Prompt:
Output, exactly as written, the lines below from the one that has "PIZ-3705, due: Jun 24 -> Jun 27" through the one that has "超A禁欲系男网名,桃红色世界官方进站小蝌蚪, priority: 低 -> 高"; nothing else, and no pictures.

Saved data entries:
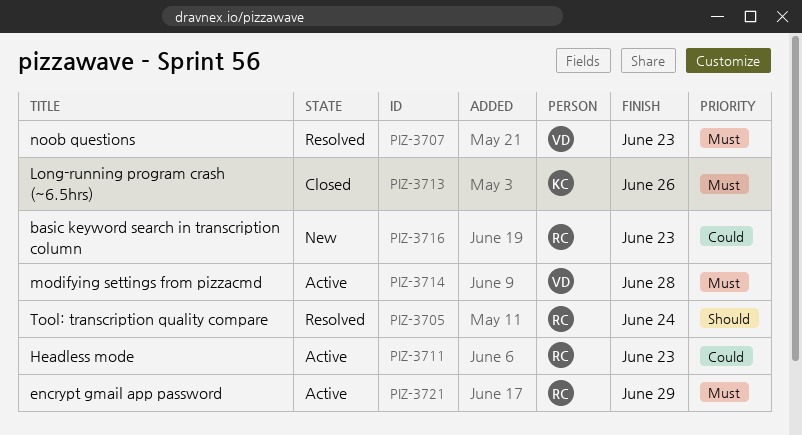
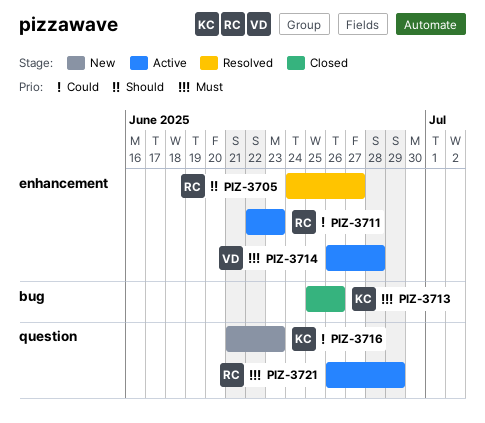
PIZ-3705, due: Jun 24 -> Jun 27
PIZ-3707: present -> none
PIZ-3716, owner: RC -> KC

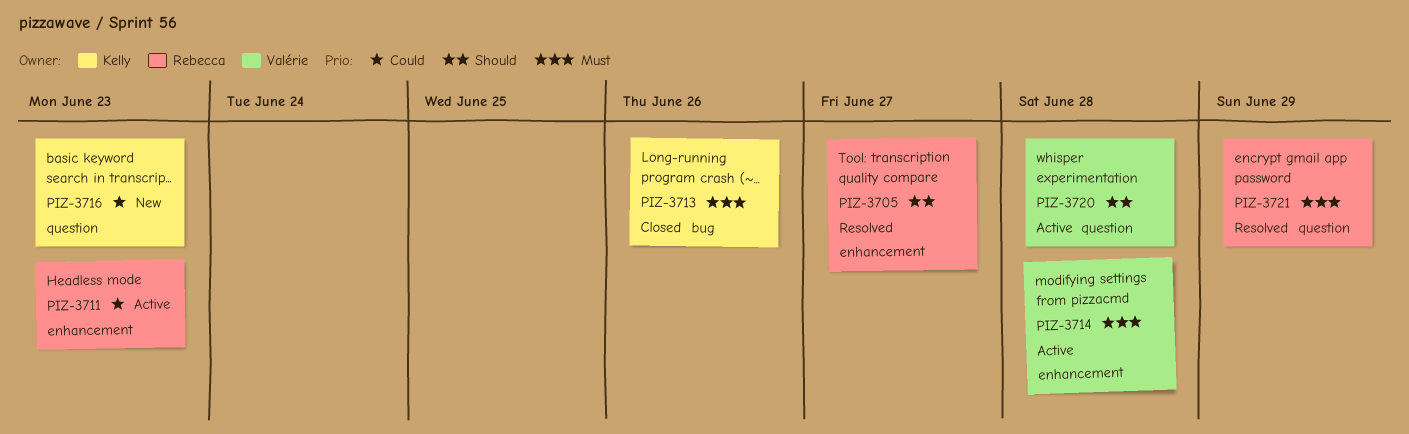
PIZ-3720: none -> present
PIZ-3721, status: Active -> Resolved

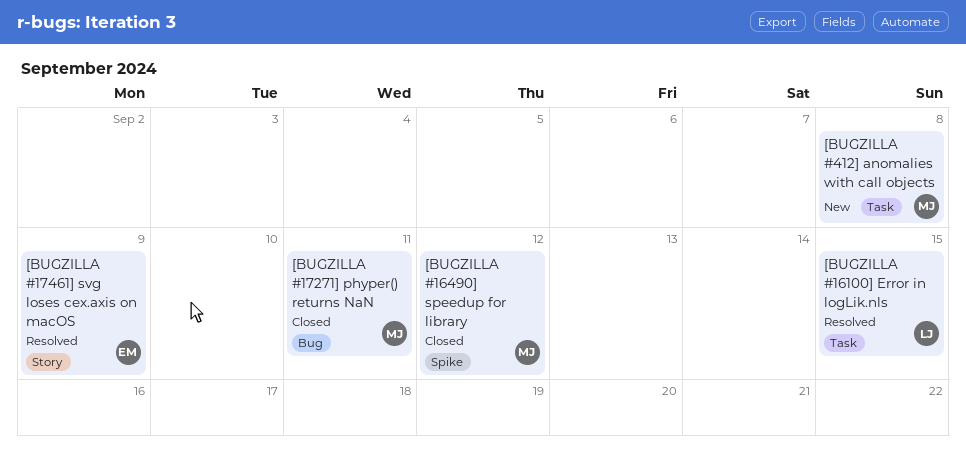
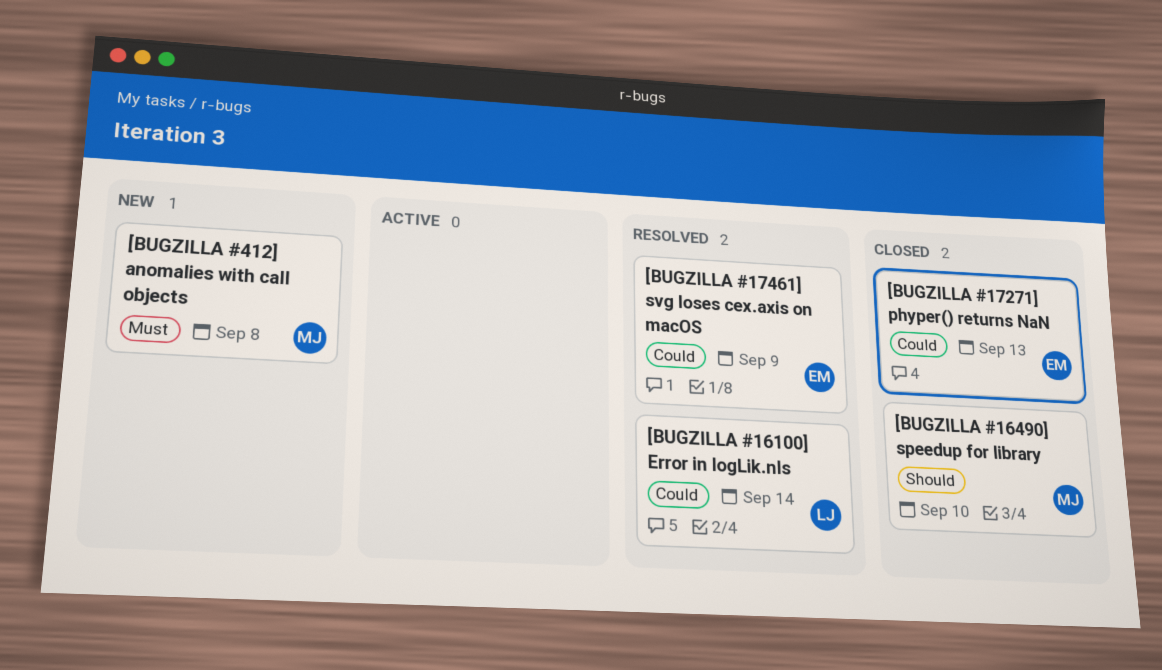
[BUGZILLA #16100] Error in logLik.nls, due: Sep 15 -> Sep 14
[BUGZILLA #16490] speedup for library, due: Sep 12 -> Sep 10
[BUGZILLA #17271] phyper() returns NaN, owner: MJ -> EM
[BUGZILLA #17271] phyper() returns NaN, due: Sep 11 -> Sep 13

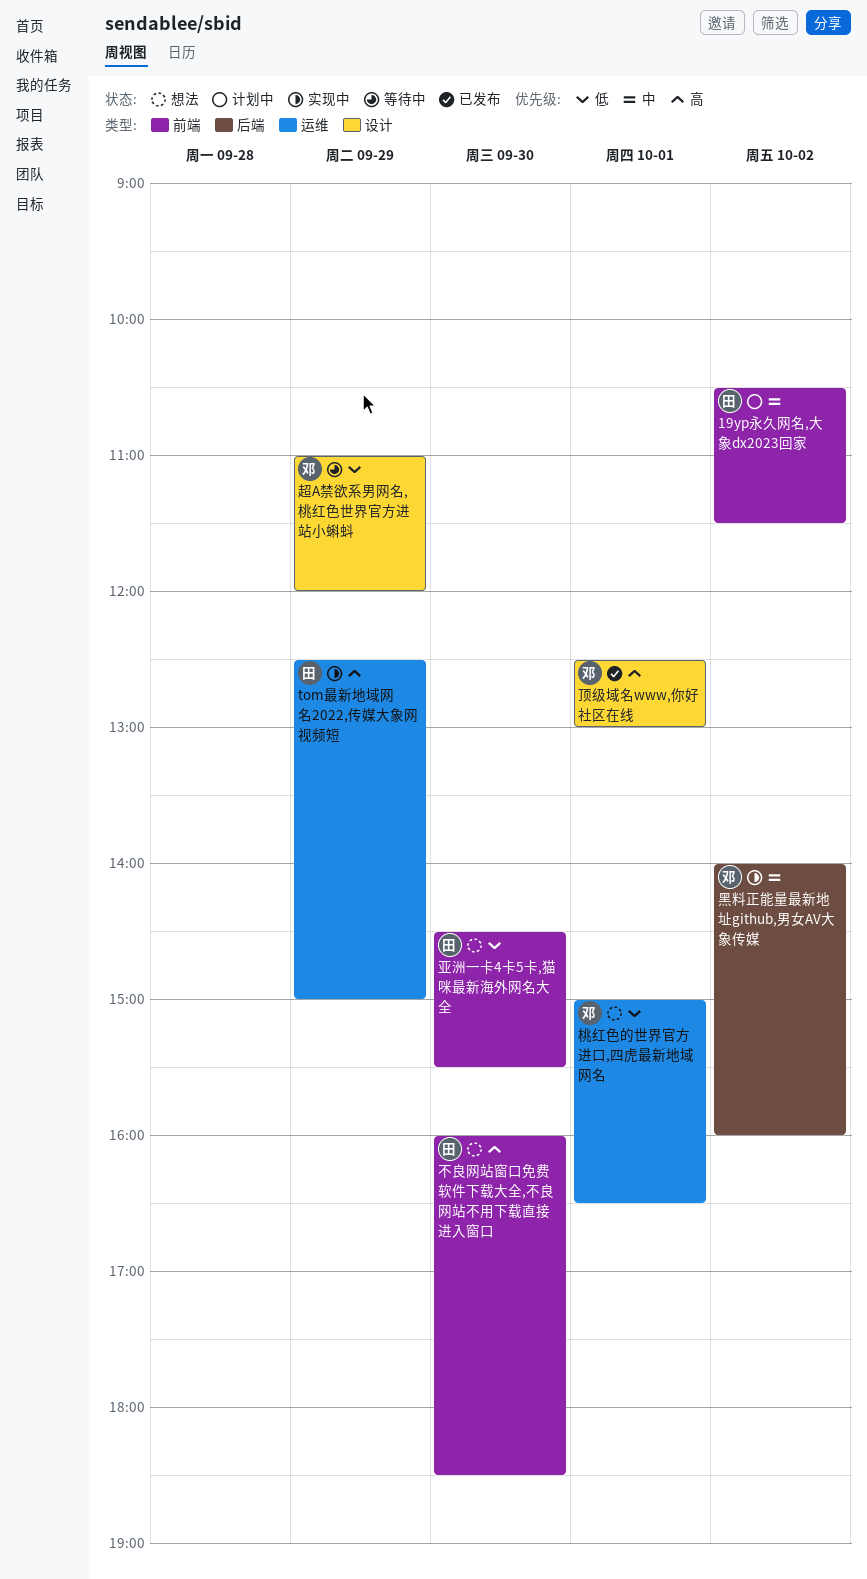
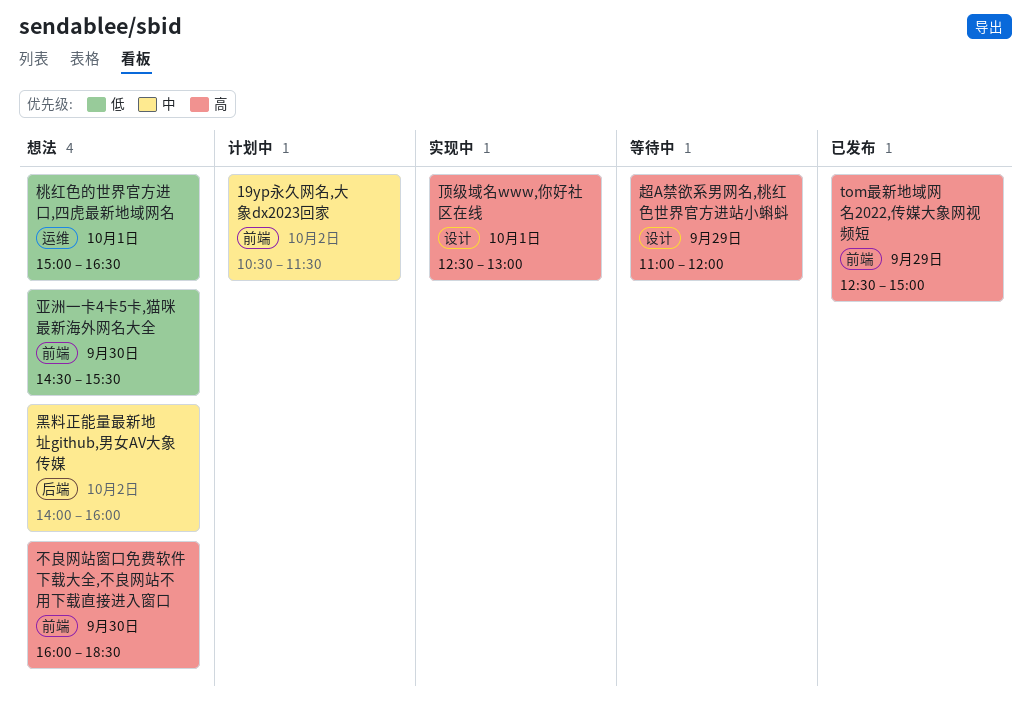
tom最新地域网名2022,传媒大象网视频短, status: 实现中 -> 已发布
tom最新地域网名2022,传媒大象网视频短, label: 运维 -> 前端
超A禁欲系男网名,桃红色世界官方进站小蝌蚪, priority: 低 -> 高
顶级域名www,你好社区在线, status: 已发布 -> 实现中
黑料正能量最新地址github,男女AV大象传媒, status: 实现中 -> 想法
...
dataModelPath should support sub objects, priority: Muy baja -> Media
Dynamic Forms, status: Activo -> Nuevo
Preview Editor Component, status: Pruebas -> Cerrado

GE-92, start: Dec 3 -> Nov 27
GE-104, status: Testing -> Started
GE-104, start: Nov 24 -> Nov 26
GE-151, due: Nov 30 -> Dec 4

Exercise result:
PIZ-3705, due: Jun 24 -> Jun 27
PIZ-3707: present -> none
PIZ-3716, owner: RC -> KC

PIZ-3720: none -> present
PIZ-3721, status: Active -> Resolved

[BUGZILLA #16100] Error in logLik.nls, due: Sep 15 -> Sep 14
[BUGZILLA #16490] speedup for library, due: Sep 12 -> Sep 10
[BUGZILLA #17271] phyper() returns NaN, owner: MJ -> EM
[BUGZILLA #17271] phyper() returns NaN, due: Sep 11 -> Sep 13

tom最新地域网名2022,传媒大象网视频短, status: 实现中 -> 已发布
tom最新地域网名2022,传媒大象网视频短, label: 运维 -> 前端
超A禁欲系男网名,桃红色世界官方进站小蝌蚪, priority: 低 -> 高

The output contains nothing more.